Foods to be cautious with on their own: white rice, white bread, and potatoes. These are high-GI foods that can send blood sugar up fast, then bring it crashing down. That doesn’t mean you can never eat them. It means eating them as part of a balanced meal with protein, fat, and fiber rather than by themselves.
Soluble fiber deserves special attention. It dissolves in water and forms a gel-like substance in your stomach that slows digestion and smooths out blood sugar response. Good sources include apples, oats, peas, black beans, lima beans, Brussels sprouts, and avocados. The current dietary guidelines recommend 22 to 34 grams of total fiber per day, depending on your age and sex. Most people fall well short of that.
Practical Meal and Snack Ideas
For meals, think in threes: a fiber-rich carbohydrate, a lean protein, and a healthy fat. Oatmeal with walnuts and a boiled egg. A lentil soup with whole-grain bread. Grilled chicken over a salad with chickpeas and avocado. These combinations keep glucose entering your bloodstream at a steady pace rather than all at once.
For snacks between meals, the same principle applies on a smaller scale: apple slices with peanut butter, cheese with whole-grain crackers, Greek yogurt with berries, or hummus with raw vegetables. Each of these pairs carbohydrates with protein or fat to slow absorption.
What to Eat Before Bed
Overnight lows are common and can be dangerous because you’re asleep and may not notice symptoms. A bedtime snack can prevent them, but the type of snack matters depending on where your blood sugar is at that point.
A study in adults with type 1 diabetes found that most overnight low episodes (71%) happened on nights when no bedtime snack was eaten at all. A standard snack containing both carbohydrates and protein eliminated nocturnal lows completely, even when bedtime blood sugar was on the lower side.
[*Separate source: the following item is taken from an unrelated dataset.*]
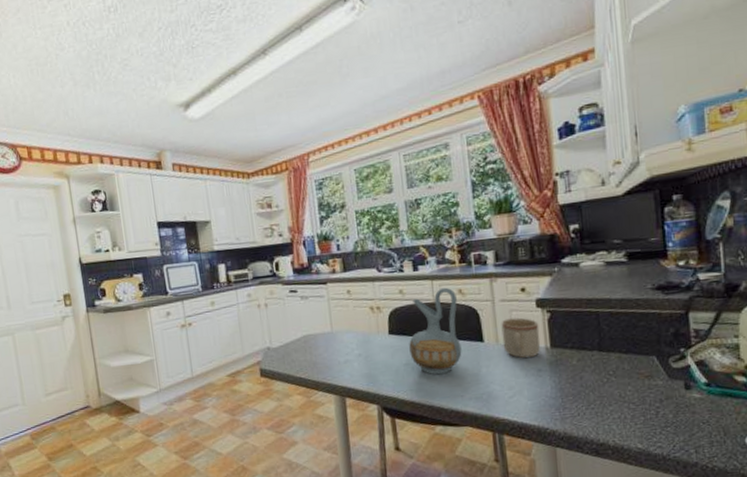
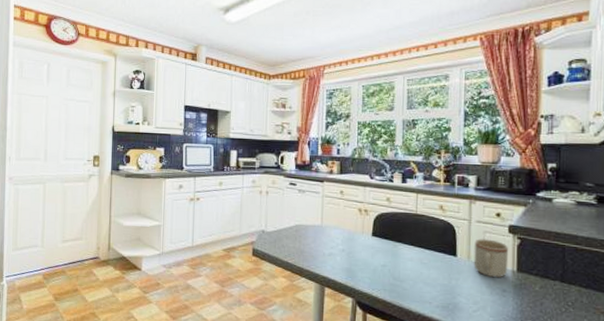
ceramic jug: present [409,287,462,375] -> none [388,201,437,280]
When bedtime glucose was already elevated (above 180 mg/dL), no snack was necessary.
A good bedtime snack includes carbohydrate, protein, fat, and fiber. Think a small bowl of whole-grain cereal with milk, toast with peanut butter, or crackers with cheese and a few slices of apple. The goal is slow, sustained digestion that keeps glucose trickling into your blood through the night.
Foods and Habits That Make Lows Worse
Concentrated sweets eaten by themselves are one of the biggest triggers for reactive blood sugar drops. A candy bar or a glass of juice on an empty stomach can spike your glucose rapidly, prompting your body to release a surge of insulin that overshoots and drives blood sugar too low. If you eat sweets, have them as part of a meal rather than on their own.
Skipping meals is the other major culprit. Going five or six hours without eating while your body (or your diabetes medication) continues pulling glucose from your blood is a reliable recipe for a low. Alcohol on an empty stomach can also suppress your liver’s ability to release stored glucose, making lows more likely and harder to recover from.
Caffeine affects people differently, but in some cases it can mask early warning signs of a low or contribute to blood sugar instability. If you notice a pattern, it’s worth paying attention to timing and quantity.
Quick Reference: Treat vs. Prevent
- To treat a low right now: 15 grams of fast-acting carbs (juice, glucose tablets, regular soda). Avoid fatty foods. Recheck in 15 minutes.
- To prevent future lows: Eat every 3 to 4 hours. Always pair carbs with protein and fat. Choose low-GI, high-fiber foods. Have a balanced bedtime snack.